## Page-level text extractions
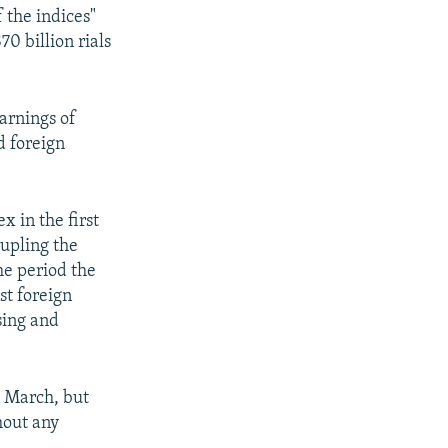
 the indices"
0 billion rials
earnings of
d foreign
x in the first
rupling the
me period the
st foreign
sing and
n March, but
hout any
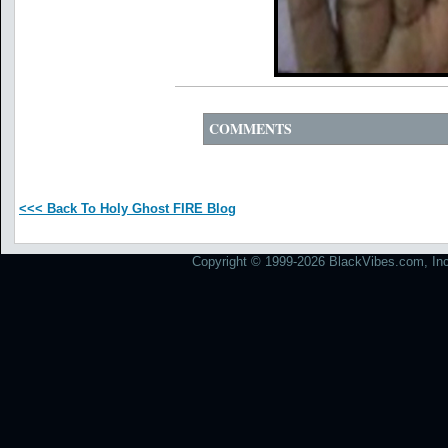
COMMENTS
<<< Back To Holy Ghost FIRE Blog
Copyright © 1999-2026 BlackVibes.com, Inc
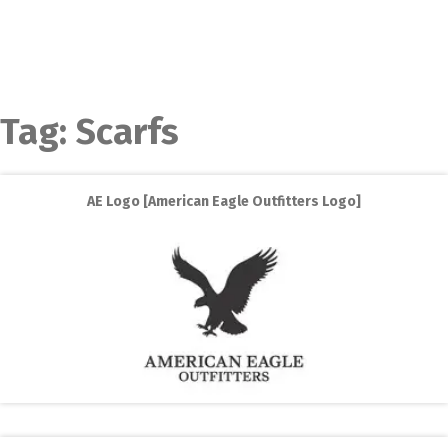
Tag:
Scarfs
AE Logo [American Eagle Outfitters Logo]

## Action item
The records above must be printed exactly, but the pictures they hold should be omitted.

## Final answer
 the indices"
0 billion rials
earnings of
d foreign
x in the first
rupling the
me period the
st foreign
sing and
n March, but
hout any
COMMENTS
<<< Back To Holy Ghost FIRE Blog
Copyright © 1999-2026 BlackVibes.com, Inc
Tag:
Scarfs
AE Logo [American Eagle Outfitters Logo]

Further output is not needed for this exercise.